De, El Dorado, Misiones,
Argentina
LOS AMANTES
(Cuento)
Otra tarde de mayo de
esas que siempre le gustaron. Tal vez por la melancolía de la garúa tímida que
se desvanece al querer tocarla y se hace tan sólida en su lejana bruma azul, o
porque solo los más valientes, o los más enamorados se atreven a permanecer a
la intemperie. Otra tarde de mayo donde el humo es más espeso y más lento, el
verde es más verde y el gris es más gris.

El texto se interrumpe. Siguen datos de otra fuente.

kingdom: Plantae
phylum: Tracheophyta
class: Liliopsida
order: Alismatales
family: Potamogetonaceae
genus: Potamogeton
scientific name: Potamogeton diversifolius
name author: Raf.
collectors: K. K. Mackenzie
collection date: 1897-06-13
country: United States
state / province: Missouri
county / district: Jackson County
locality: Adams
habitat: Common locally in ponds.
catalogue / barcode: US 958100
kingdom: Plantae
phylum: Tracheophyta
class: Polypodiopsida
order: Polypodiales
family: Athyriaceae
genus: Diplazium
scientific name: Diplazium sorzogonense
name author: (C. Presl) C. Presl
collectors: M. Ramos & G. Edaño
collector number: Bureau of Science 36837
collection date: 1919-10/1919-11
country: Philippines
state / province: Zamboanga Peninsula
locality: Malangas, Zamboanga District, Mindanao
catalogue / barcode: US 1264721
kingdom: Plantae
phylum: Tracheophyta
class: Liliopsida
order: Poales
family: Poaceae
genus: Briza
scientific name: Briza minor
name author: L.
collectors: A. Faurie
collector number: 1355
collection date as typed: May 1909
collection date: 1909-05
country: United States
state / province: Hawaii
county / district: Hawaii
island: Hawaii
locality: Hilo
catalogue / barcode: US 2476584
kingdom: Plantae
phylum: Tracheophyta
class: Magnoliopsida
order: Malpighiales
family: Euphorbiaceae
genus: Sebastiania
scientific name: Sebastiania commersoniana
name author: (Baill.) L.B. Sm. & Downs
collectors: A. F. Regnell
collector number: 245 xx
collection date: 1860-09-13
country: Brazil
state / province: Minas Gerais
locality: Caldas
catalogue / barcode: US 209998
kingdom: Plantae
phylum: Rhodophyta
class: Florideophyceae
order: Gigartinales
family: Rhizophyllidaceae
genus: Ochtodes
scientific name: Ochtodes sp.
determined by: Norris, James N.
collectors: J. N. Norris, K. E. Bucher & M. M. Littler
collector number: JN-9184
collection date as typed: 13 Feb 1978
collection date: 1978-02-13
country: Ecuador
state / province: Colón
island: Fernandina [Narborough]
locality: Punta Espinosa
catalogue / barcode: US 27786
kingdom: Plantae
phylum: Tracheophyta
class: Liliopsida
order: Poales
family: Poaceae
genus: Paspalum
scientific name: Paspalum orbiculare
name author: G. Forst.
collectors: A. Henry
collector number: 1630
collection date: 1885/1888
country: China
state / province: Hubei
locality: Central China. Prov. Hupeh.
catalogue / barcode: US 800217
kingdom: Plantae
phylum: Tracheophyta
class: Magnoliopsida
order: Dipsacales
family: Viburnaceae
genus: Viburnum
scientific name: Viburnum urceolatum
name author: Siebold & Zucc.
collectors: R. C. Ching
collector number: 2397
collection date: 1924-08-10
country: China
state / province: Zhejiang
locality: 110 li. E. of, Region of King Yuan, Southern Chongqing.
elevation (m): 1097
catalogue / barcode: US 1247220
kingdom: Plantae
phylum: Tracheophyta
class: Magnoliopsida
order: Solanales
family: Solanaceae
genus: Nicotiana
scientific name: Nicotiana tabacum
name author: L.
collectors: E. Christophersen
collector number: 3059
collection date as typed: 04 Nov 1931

Guardó en su bolsillo la fina y brillante
joya metálica con la que la recibiría. Sabía que le iba a gustar. Bajó los tres
escalones de ladrillos mohosos mientras acariciaba una rama húmeda del jazmín
junto al portón. Tomó rumbo al oeste, hacia el viejo mirador del río donde
tantos versos se sentó a escribir. Era su lugar favorito y decidió que allí se
encontrarían. Caminó sorteando de memoria las traicioneras baldosas de la
vereda. El barrio estaba tranquilo. Era domingo y, con ese fresco y esa
humedad, pocos se aventuraban hacia afuera. Don Cicero o Don “Chicho”, como le
decían en el barrio, lo saludó de pasada levantando el mate y agachando la
cabeza desde el corredor de su casa. Ese viejo tano, compañero de mates, lo
deleitaba con sus anécdotas de joven inmigrante y su sencilla sabiduría
cotidiana.
Mientras caminaba, sus pupilas se perdían en
la inmensidad de la nada. Si uno miraba de cerca podía ver en ellas las
imágenes que pasaban por su mente. Pensaba en ella, le era imposible pensar en
otra cosa. Y pensaba en todo… no podía pensar en otra cosa. La conocía, mas no
la sabía. La había visto muchas veces desde lejos. Una vez, muy de cerca. Sabía
que se sentía cómoda en el mar, bajo la luna. Escuchó muchas historias acerca
de ella en las montañas y en la inmensa selva. Todas diferentes, todas
parecidas. Sabía que era una amante celosa, de esas que una vez que te toman es
imposible zafarse. Y que jamás estaba dos veces con el mismo hombre. Dicen que
recorrió cada rincón del mundo y que conoce muchísimas cosas. Él era un
buscador de conocimientos y eso lo embelesaba.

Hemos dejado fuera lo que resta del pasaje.